==== Task inputs ====
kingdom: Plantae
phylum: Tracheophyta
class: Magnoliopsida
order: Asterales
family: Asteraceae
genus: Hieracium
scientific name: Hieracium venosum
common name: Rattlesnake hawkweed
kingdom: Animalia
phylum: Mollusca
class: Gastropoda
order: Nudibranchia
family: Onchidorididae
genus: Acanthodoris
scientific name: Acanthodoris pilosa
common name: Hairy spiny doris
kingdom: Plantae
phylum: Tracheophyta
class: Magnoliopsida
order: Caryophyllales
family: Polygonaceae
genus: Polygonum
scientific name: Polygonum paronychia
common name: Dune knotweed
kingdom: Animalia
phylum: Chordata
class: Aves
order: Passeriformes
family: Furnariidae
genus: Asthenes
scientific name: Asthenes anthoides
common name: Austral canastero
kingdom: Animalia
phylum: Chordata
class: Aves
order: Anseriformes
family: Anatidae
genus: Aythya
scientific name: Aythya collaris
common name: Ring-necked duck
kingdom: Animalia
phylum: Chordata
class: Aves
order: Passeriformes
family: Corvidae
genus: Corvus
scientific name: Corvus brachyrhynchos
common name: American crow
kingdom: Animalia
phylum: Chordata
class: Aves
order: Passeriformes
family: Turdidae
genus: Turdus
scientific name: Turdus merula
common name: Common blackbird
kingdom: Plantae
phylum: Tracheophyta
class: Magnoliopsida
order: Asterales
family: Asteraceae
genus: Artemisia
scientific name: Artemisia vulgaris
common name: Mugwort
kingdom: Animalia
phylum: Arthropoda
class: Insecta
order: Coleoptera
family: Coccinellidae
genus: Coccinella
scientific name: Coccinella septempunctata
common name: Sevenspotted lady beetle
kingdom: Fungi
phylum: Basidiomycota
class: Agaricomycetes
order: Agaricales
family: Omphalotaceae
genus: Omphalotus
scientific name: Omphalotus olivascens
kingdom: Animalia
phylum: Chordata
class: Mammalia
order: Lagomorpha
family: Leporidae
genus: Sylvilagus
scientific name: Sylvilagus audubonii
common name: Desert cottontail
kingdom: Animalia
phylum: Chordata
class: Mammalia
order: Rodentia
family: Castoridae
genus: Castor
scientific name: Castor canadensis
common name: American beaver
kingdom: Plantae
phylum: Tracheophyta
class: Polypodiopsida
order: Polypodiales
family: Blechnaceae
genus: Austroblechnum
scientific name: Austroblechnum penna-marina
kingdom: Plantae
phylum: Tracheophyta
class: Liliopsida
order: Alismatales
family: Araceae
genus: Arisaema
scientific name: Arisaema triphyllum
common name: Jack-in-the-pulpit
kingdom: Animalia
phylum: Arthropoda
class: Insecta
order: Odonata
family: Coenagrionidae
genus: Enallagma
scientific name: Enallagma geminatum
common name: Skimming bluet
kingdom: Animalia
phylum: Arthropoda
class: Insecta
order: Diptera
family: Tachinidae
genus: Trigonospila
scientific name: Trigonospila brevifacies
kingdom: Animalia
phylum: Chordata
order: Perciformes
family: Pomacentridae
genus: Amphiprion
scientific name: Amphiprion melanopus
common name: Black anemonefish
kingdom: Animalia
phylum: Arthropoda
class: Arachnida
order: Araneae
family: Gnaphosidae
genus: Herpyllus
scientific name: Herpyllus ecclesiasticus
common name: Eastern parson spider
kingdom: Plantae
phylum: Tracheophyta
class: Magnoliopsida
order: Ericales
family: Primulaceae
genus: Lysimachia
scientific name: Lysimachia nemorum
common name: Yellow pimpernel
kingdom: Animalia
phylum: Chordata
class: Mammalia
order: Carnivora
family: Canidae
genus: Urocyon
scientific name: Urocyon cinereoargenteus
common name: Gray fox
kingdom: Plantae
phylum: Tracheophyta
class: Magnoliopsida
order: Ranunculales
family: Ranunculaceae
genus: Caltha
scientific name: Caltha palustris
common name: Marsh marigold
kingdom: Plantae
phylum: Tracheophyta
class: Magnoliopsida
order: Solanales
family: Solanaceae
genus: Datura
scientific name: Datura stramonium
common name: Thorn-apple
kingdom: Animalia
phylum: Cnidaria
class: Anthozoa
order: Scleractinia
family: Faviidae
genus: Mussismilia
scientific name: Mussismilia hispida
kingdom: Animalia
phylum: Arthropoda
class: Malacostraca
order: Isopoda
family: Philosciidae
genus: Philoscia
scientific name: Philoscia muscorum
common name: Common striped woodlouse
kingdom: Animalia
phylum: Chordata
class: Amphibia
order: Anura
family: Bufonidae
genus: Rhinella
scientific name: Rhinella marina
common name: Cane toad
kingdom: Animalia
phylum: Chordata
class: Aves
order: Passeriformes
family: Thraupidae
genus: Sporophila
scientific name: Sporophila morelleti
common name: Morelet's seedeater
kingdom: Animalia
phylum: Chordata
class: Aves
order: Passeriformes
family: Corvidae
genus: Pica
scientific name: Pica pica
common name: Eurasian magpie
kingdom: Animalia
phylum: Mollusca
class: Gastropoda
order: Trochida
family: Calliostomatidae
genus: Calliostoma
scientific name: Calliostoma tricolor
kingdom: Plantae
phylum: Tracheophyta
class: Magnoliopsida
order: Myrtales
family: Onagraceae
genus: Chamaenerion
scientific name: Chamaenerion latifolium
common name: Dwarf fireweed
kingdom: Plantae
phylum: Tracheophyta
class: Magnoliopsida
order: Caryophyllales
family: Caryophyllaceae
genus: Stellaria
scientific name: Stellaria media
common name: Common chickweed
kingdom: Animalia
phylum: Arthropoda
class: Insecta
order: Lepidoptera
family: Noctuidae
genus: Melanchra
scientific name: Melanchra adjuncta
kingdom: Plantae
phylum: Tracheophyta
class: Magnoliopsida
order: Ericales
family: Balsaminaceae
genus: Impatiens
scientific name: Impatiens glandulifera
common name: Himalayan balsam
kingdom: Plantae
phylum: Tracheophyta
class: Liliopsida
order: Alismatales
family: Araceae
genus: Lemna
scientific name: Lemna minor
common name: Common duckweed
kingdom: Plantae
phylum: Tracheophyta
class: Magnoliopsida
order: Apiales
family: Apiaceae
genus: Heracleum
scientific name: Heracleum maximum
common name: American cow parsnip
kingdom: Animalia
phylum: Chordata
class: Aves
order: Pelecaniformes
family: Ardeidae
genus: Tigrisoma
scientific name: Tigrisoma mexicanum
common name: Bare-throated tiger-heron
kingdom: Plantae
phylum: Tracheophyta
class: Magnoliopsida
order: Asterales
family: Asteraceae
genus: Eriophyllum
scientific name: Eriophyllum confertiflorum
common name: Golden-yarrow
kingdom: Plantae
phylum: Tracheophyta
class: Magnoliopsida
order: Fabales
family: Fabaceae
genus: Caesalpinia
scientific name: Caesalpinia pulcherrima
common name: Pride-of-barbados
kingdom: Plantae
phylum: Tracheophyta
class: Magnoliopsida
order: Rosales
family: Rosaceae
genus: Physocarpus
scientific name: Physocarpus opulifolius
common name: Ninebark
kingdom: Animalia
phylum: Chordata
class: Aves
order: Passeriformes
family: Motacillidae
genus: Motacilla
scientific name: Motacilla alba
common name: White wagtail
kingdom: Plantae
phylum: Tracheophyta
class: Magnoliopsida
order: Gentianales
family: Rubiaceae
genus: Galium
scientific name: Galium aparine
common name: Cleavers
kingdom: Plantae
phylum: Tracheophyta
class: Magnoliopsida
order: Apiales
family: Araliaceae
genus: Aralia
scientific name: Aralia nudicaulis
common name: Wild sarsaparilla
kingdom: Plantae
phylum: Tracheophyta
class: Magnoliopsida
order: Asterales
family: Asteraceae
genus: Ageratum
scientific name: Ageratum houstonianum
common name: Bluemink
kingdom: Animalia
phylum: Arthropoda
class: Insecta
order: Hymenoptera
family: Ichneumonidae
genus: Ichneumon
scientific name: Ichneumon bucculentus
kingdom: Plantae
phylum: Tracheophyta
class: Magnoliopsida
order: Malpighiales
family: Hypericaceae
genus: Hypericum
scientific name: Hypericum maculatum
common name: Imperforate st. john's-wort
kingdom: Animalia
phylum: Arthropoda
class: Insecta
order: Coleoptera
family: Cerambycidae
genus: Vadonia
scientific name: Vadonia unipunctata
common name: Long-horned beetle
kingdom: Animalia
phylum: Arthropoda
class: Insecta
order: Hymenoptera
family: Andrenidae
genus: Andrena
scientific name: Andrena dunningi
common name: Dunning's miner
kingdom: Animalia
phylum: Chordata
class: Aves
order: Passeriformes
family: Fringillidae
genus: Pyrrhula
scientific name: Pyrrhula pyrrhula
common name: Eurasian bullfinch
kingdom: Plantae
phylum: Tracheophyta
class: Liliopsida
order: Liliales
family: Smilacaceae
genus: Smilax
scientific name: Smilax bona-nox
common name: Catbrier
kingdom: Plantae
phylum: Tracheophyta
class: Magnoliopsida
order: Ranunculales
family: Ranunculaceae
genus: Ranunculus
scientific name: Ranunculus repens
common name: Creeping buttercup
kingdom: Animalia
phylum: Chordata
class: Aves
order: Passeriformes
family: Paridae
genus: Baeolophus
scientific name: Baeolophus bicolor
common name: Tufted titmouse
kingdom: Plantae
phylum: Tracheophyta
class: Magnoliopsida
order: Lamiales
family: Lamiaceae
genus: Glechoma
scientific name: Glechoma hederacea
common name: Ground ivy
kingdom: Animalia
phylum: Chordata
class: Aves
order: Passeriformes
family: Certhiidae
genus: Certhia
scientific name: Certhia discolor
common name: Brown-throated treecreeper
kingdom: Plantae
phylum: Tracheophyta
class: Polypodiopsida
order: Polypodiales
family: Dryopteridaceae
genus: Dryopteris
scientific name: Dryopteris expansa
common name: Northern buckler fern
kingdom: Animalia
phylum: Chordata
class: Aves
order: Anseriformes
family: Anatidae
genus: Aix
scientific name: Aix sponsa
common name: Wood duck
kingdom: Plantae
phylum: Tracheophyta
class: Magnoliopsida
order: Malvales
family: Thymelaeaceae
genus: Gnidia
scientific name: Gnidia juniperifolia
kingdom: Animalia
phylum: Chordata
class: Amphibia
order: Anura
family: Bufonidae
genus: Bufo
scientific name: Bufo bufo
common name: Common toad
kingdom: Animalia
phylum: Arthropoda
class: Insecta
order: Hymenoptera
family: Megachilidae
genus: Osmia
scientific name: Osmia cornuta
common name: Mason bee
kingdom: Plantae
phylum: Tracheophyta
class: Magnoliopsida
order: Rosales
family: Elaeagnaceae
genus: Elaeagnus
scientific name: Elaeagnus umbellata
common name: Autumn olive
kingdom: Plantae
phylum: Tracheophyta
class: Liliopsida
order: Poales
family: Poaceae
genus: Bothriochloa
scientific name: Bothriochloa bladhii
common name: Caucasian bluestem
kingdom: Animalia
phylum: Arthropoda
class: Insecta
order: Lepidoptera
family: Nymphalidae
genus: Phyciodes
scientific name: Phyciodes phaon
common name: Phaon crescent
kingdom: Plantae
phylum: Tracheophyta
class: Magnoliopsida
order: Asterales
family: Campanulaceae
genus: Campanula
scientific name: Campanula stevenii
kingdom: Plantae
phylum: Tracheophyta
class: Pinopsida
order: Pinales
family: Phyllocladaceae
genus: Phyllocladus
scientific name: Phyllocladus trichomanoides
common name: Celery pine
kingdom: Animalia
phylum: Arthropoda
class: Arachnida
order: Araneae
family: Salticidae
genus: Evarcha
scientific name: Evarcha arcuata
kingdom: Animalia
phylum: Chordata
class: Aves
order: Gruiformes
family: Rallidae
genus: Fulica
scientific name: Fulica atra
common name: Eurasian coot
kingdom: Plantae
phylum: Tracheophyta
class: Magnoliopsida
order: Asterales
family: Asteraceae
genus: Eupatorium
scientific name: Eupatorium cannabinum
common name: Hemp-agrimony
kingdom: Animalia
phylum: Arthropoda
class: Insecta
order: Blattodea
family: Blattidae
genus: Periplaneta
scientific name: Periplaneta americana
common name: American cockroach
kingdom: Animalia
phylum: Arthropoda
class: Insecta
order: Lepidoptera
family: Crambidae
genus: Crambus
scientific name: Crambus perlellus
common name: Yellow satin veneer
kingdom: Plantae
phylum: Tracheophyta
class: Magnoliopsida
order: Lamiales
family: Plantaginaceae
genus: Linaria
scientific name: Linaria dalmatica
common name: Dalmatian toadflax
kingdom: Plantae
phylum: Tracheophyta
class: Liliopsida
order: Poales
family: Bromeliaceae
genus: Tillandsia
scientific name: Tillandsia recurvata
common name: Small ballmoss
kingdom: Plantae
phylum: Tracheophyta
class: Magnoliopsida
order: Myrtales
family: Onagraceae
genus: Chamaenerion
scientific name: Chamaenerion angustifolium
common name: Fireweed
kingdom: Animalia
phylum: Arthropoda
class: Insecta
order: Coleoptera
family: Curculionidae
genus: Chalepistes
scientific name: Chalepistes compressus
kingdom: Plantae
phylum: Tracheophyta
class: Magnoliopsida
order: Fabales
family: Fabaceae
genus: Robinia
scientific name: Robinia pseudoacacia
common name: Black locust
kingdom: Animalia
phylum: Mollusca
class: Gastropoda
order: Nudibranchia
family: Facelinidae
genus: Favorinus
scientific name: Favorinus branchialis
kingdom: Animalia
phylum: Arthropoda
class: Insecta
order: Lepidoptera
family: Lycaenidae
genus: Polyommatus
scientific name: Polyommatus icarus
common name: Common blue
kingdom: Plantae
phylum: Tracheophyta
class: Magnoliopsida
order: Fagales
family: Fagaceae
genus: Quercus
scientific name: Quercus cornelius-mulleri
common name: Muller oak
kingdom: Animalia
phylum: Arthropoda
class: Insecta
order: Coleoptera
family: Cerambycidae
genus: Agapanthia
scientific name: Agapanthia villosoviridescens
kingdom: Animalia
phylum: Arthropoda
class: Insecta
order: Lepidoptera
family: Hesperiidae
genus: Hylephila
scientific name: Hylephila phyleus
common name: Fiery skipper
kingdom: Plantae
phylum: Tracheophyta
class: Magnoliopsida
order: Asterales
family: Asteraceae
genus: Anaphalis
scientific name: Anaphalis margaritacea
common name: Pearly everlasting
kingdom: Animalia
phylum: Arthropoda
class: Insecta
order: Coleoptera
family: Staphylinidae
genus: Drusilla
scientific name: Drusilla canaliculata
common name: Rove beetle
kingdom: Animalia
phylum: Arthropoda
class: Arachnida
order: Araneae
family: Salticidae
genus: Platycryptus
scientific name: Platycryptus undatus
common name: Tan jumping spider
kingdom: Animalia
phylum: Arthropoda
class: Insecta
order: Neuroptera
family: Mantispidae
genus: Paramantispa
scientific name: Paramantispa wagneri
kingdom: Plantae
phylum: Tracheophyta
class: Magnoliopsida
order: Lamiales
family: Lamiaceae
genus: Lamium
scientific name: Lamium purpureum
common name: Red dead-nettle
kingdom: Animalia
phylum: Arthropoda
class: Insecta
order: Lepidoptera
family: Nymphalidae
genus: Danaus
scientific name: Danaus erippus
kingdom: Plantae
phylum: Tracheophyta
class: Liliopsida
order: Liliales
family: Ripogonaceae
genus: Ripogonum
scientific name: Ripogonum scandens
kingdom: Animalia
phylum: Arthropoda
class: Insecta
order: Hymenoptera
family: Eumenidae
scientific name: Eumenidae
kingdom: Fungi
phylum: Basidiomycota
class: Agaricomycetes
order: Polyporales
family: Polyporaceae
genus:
====
Task to carry out:
Reproduce the lines above without any change, beginning at the line that contains "order: Odonata" and ending after the line that contains "scientific name: Rhinella marina".

Task result:
order: Odonata
family: Coenagrionidae
genus: Enallagma
scientific name: Enallagma geminatum
common name: Skimming bluet
kingdom: Animalia
phylum: Arthropoda
class: Insecta
order: Diptera
family: Tachinidae
genus: Trigonospila
scientific name: Trigonospila brevifacies
kingdom: Animalia
phylum: Chordata
order: Perciformes
family: Pomacentridae
genus: Amphiprion
scientific name: Amphiprion melanopus
common name: Black anemonefish
kingdom: Animalia
phylum: Arthropoda
class: Arachnida
order: Araneae
family: Gnaphosidae
genus: Herpyllus
scientific name: Herpyllus ecclesiasticus
common name: Eastern parson spider
kingdom: Plantae
phylum: Tracheophyta
class: Magnoliopsida
order: Ericales
family: Primulaceae
genus: Lysimachia
scientific name: Lysimachia nemorum
common name: Yellow pimpernel
kingdom: Animalia
phylum: Chordata
class: Mammalia
order: Carnivora
family: Canidae
genus: Urocyon
scientific name: Urocyon cinereoargenteus
common name: Gray fox
kingdom: Plantae
phylum: Tracheophyta
class: Magnoliopsida
order: Ranunculales
family: Ranunculaceae
genus: Caltha
scientific name: Caltha palustris
common name: Marsh marigold
kingdom: Plantae
phylum: Tracheophyta
class: Magnoliopsida
order: Solanales
family: Solanaceae
genus: Datura
scientific name: Datura stramonium
common name: Thorn-apple
kingdom: Animalia
phylum: Cnidaria
class: Anthozoa
order: Scleractinia
family: Faviidae
genus: Mussismilia
scientific name: Mussismilia hispida
kingdom: Animalia
phylum: Arthropoda
class: Malacostraca
order: Isopoda
family: Philosciidae
genus: Philoscia
scientific name: Philoscia muscorum
common name: Common striped woodlouse
kingdom: Animalia
phylum: Chordata
class: Amphibia
order: Anura
family: Bufonidae
genus: Rhinella
scientific name: Rhinella marina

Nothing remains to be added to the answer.